Le gouvernement défend d’avoir « une seule voix » face à la guerre en Ukraine et dément les tensions avec Podemos

L’exécutif s’appuie sur les orientations de l’Union européenne pour justifier sa stratégie centralisée

La porte-parole du ministre, Isabel Rodríguez, ce mardi.
La porte-parole du ministre, Isabel Rodríguez, ce mardi.EFE

Le gouvernement prétend être « cohérent » avec les postulats de l’Union européenne pour justifier que l’Espagne est pratiquement le seul pays européen qui n’envoie pas d’armes offensives bilatéralement à l’Ukraine.

L’exécutif de la coalition s’appuie sur la « force » dont a fait preuve le cadre communautaire avec la stratégie de vaccination pour parier sur la centralisation de l’envoi d’armes vers le territoire ukrainien contre le plan bilatéral d’autres pays et dément les divergences avec United We Can en la matière :  » Le gouvernement a une seule voix. »

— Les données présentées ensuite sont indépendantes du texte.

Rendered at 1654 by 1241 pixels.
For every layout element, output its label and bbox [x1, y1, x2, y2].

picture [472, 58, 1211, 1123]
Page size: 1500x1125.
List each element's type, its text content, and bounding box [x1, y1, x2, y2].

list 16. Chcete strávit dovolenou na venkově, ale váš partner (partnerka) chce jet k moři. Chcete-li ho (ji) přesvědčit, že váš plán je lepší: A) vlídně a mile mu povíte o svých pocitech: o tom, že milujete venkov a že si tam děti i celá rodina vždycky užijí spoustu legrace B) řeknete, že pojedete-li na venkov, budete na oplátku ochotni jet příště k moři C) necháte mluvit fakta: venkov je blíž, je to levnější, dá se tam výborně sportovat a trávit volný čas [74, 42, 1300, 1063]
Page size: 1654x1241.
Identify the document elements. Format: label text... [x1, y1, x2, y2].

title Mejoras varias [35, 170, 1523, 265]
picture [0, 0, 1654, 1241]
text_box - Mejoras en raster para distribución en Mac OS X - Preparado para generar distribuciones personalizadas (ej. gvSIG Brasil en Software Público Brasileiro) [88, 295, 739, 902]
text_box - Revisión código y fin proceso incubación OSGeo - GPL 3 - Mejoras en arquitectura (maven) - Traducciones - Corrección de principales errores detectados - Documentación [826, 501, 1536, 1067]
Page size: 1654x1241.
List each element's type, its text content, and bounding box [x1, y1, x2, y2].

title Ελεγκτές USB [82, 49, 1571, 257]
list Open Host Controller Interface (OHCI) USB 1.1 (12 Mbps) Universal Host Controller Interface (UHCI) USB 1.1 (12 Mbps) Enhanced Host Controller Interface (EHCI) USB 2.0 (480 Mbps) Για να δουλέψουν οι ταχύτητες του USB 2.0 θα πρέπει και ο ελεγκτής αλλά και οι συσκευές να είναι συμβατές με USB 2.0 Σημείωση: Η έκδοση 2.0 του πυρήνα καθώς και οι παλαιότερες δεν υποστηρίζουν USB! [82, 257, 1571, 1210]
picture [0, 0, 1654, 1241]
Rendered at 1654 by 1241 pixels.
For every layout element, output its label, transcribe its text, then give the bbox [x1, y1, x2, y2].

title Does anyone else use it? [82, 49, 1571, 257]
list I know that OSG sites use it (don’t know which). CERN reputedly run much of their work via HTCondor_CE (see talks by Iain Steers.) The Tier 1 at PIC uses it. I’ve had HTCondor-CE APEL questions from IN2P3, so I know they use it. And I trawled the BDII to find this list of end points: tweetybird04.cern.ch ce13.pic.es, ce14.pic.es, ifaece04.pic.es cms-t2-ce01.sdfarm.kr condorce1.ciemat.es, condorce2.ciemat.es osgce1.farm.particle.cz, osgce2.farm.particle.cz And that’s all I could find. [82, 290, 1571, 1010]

Ainsi, le gouvernement de Pedro Sánchez concentre toute sa contribution offensive au conflit en Ukraine sur les 450 millions d’euros qui composent le Fonds européen de soutien à la paix, dont l’Espagne est le quatrième pays qui alloue le plus d’argent. « Bien sûr, il y a un engagement envers l’Ukraine », a assuré mardi la porte-parole de la ministre, Isabel Rodríguez, insistant sur le fait que l’acheminement des livraisons d’armes via l’Union européenne est également une mesure « directe ».

Comme l’a précisé ce mardi le gouvernement, l’Espagne est en ligne avec la feuille de route établie au niveau communautaire ces derniers jours : l’expulsion des banques russes du système Swift, l’interdiction de diffusion des médias liés au gouvernement russe, la fermeture de l’espace aérien aux compagnies aériennes russes et, maintenant, la centralisation des livraisons d’armes à l’Ukraine comme réponse défensive à l’attaque russe. Toujours de manière « coordonnée » avec l’Union européenne.

« union politique »

C’est précisément « l’arme la plus puissante » contre « la guerre de Poutine », dit-on au gouvernement : « l’union politique et sociale ». Ainsi, la ministre porte-parole de l’exécutif, Isabel Rodríguez, a évité de préciser si le refus de l’Espagne d’envoyer des armes directement à l’Ukraine est une condition posée par United We Can au sein du gouvernement, mais plusieurs sources de l’exécutif insistent sur le fait que la position du Le gouvernement est un et qu’il n’y a pas de divergences au sein de l’exécutif avec United We Can.

Ce lundi, le président du gouvernement, Pedro Sánchez, n’a pas non plus précisé s’il s’agissait d’un veto du violetsqui a critiqué l’envoi d’armes de l’UE et a rejeté une augmentation des dépenses de défense.

Bien sûr, « le gouvernement a une seule voix dans cette affaire », a conclu le porte-parole. Et cette voix est celle qui est atteinte au Conseil des ministres, malgré le fait que de l’extérieur, United We Can, en tant que coalition de partis, critique l’envoi d’armes par l’UE, l’escalade de la guerre qui implique le renforcement de la Défense budget ou l’OTAN est pointé du doigt.

Dans United We Can, en effet, ils sont « satisfaits » de la « prudence » dont a fait preuve jusqu’ici le président du gouvernement et considèrent que c’est le chemin que notre pays doit parcourir, concentré sur la voie diplomatique et qui ne pèse pas l’escalade de la militarisation comme réponse, comme d’autres pays l’ont fait.

Pourtant, la position des violets – retenus de l’intérieur du Conseil des ministres, critiques de l’extérieur en tant que parti – n’aime pas les secteurs de l’exécutif. Ce mardi, justement, la ministre de la Défense, Margarita Robles, a mis en cause « l’ignorance » de United We Can pour son offensive contre l’Otan. Certaines déclarations qui n’ont pas reçu de réponse du côté violet du gouvernement ni n’ont-elles été appréciées par le porte-parole de l’exécutif.